▶ [Stored data]
========

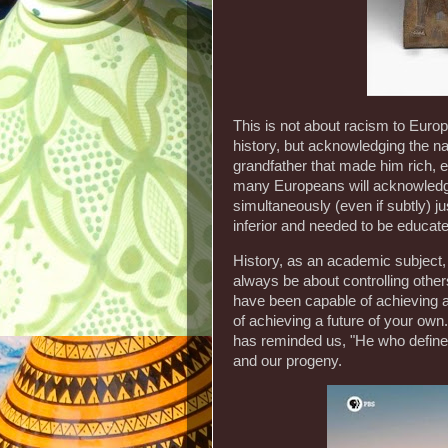
This is not about racism to Eur
history, but acknowledging the na
grandfather that made him rich, e
many Europeans will acknowledge 
simultaneously (even if subtly) ju
inferior and needed to be educated
History, as an academic subject, 
always be about controlling other
have been capable of achieving a
of achieving a future of your own
has reminded us, "He who defines
and our progeny.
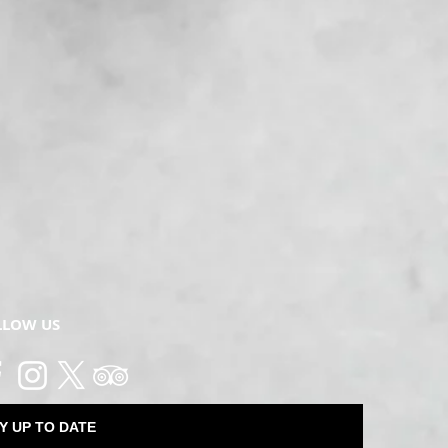
LLOW US
Y UP TO DATE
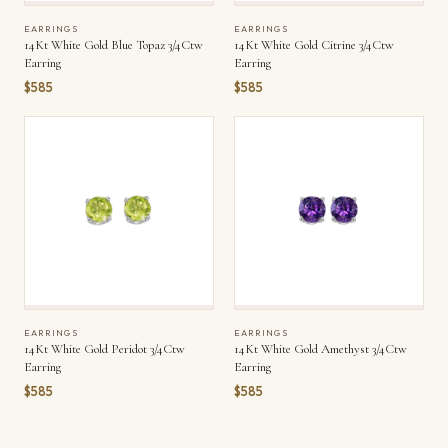
EARRINGS
EARRINGS
14Kt White Gold Blue Topaz 3/4Ctw
14Kt White Gold Citrine 3/4Ctw
Earring
Earring
$585
$585
EARRINGS
EARRINGS
14Kt White Gold Peridot 3/4Ctw
14Kt White Gold Amethyst 3/4Ctw
Earring
Earring
$585
$585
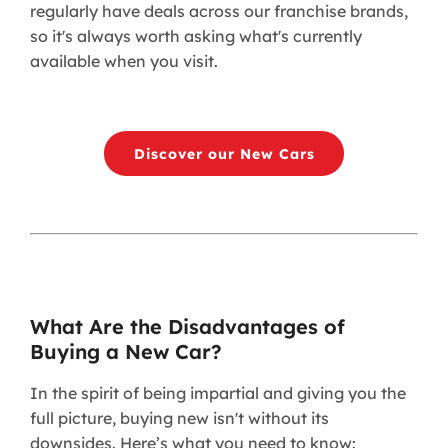
regularly have deals across our franchise brands,
so it's always worth asking what's currently
available when you visit.
Discover our New Cars
What Are the Disadvantages of
Buying a New Car?
In the spirit of being impartial and giving you the
full picture, buying new isn't without its
downsides. Here’s what you need to know:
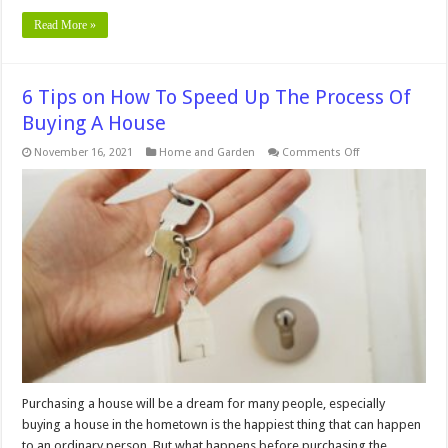
Read More »
6 Tips on How To Speed Up The Process Of
Buying A House
on
November 16, 2021
Home and Garden
Comments Off
6
Tips
on
How
To
Speed
Up
The
Process
Of
Buying
A
House
Purchasing a house will be a dream for many people, especially
buying a house in the hometown is the happiest thing that can happen
to an ordinary person. But what happens before purchasing the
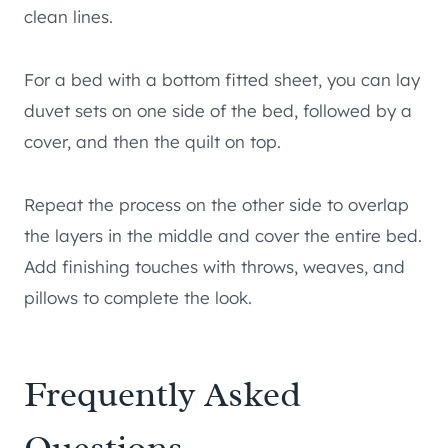
clean lines.
For a bed with a bottom fitted sheet, you can lay
duvet sets on one side of the bed, followed by a
cover, and then the quilt on top.
Repeat the process on the other side to overlap
the layers in the middle and cover the entire bed.
Add finishing touches with throws, weaves, and
pillows to complete the look.
Frequently Asked
Questions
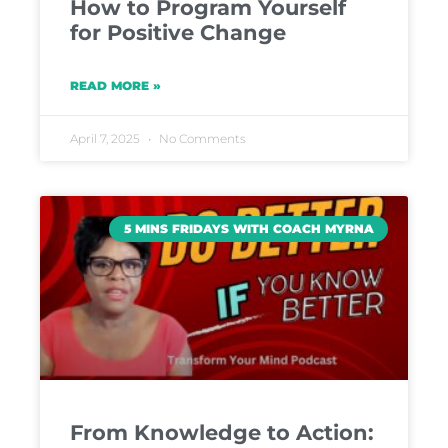
How to Program Yourself
for Positive Change
READ MORE »
April 7, 2025
No Comments
5 MINS FRIDAYS WITH COACH MYRNA
From Knowledge to Action:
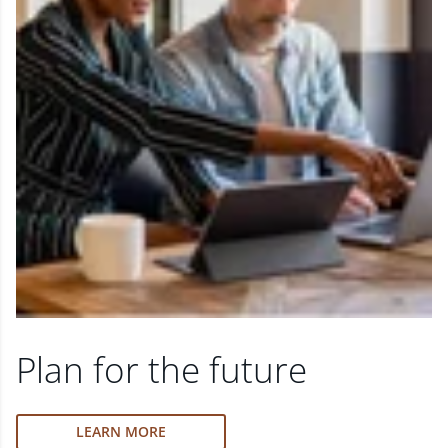
Plan for the future
LEARN MORE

========

Copy out every line of text in the material above, word for word and in the same order, leaving out the lines that stand for pictures.

▶ [Problem solution]
This is not about racism to Eur
history, but acknowledging the na
grandfather that made him rich, e
many Europeans will acknowledge 
simultaneously (even if subtly) ju
inferior and needed to be educated
History, as an academic subject, 
always be about controlling other
have been capable of achieving a
of achieving a future of your own
has reminded us, "He who defines
and our progeny.
LLOW US
Y UP TO DATE
EARRINGS
EARRINGS
14Kt White Gold Blue Topaz 3/4Ctw
14Kt White Gold Citrine 3/4Ctw
Earring
Earring
$585
$585
EARRINGS
EARRINGS
14Kt White Gold Peridot 3/4Ctw
14Kt White Gold Amethyst 3/4Ctw
Earring
Earring
$585
$585
regularly have deals across our franchise brands,
so it's always worth asking what's currently
available when you visit.
Discover our New Cars
What Are the Disadvantages of
Buying a New Car?
In the spirit of being impartial and giving you the
full picture, buying new isn't without its
downsides. Here’s what you need to know:
Read More »
6 Tips on How To Speed Up The Process Of
Buying A House
on
November 16, 2021
Home and Garden
Comments Off
6
Tips
on
How
To
Speed
Up
The
Process
Of
Buying
A
House
Purchasing a house will be a dream for many people, especially
buying a house in the hometown is the happiest thing that can happen
to an ordinary person. But what happens before purchasing the
clean lines.
For a bed with a bottom fitted sheet, you can lay
duvet sets on one side of the bed, followed by a
cover, and then the quilt on top.
Repeat the process on the other side to overlap
the layers in the middle and cover the entire bed.
Add finishing touches with throws, weaves, and
pillows to complete the look.
Frequently Asked
Questions
How to Program Yourself
for Positive Change
READ MORE »
April 7, 2025
No Comments
5 MINS FRIDAYS WITH COACH MYRNA
From Knowledge to Action:
Plan for the future
LEARN MORE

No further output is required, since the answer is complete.